Montana Governor Steve Bullock came out of the gate strong in his first appearance on the Democratic debate stage. On a night that crystallized the policy differences between the left and center, Bullock spoke with credibility as the only presidential candidate to have won in a state that Donald Trump carried by 20-points.
He’s an easy target for the Twitterati to dismiss as a red-stater out of step with the party’s progressive wave. But with an opening statement that slammed “wish-list economics,” Bullock represents an almost forgotten tradition that scrambles the divisions that have come to define our times: he’s a western progressive, someone who has taken on big-money special interests while defending farmers and rural families who just "want a fair shot.”
He framed questions by blowing past the either-or divisions, surprising Bernie Sanders by pointing to his background as a union-side labor negotiator before becoming his state’s attorney general. He’s a gun owner and hunter who briefly silenced the audience by making the gun violence epidemic personal, citing the death of his 11-year old nephew on a school playground.
He defended the public option expansion of Obamacare over the actual government takeover of health care through the elimination of private insurance. He talked about the reality of climate change by pointing out that the fire season is now 80 days longer. And he dismissed the talk of decriminalizing border crossings as “playing into Trump’s hands.”
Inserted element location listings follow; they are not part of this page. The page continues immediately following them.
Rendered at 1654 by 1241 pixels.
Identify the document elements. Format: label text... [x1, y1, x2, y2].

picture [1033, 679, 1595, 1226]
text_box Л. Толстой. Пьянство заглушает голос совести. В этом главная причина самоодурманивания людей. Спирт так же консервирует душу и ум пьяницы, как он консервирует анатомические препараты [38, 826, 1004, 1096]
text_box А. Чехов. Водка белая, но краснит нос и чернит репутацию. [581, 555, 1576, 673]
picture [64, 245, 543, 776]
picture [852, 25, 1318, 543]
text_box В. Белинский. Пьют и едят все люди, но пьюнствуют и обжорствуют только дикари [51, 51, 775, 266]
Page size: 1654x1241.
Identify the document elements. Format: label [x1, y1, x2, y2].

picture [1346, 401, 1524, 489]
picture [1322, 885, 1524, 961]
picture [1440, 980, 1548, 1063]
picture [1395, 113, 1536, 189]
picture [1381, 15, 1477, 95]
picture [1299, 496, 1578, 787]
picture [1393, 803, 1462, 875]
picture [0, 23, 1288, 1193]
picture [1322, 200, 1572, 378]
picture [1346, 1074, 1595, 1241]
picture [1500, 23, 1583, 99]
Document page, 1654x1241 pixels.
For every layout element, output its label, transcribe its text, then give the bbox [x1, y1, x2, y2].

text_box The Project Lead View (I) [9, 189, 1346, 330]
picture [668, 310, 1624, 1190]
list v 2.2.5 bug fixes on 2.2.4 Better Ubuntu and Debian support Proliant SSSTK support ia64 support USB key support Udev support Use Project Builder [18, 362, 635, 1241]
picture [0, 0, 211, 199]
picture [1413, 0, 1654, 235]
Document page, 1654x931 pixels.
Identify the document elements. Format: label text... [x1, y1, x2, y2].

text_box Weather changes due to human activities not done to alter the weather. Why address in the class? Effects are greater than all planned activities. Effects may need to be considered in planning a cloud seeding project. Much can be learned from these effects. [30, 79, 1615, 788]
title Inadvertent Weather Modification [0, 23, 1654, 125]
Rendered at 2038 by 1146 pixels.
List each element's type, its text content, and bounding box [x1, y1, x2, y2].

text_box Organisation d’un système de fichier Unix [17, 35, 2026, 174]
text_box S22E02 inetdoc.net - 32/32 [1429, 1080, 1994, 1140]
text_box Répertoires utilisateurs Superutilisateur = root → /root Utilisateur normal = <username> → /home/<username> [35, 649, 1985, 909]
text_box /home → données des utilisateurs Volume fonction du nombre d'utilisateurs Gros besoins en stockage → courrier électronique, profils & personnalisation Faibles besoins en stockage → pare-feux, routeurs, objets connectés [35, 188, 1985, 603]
So much of the partisan debates of the day are not actually red state versus blue state, but urban versus rural. A two-term red state Democratic governor offers a way out of those divides. He brought to the debate stage the great practical benefit of executive experience and a degree of empathy for Trump voters that can help flip back pivot counties and begin to heal the great divides that are hurting our country.
He had some stumbles and could seem stilted and there’s a long road ahead to even the second tier of candidates. But he offers a practical perspective that’s been missing from Democratic debates.
Steve Bullock is still barely known but that should change after a confident performance that offers a vision of an America that doesn’t need to be hopelessly divided between red states and blue, urban and rural.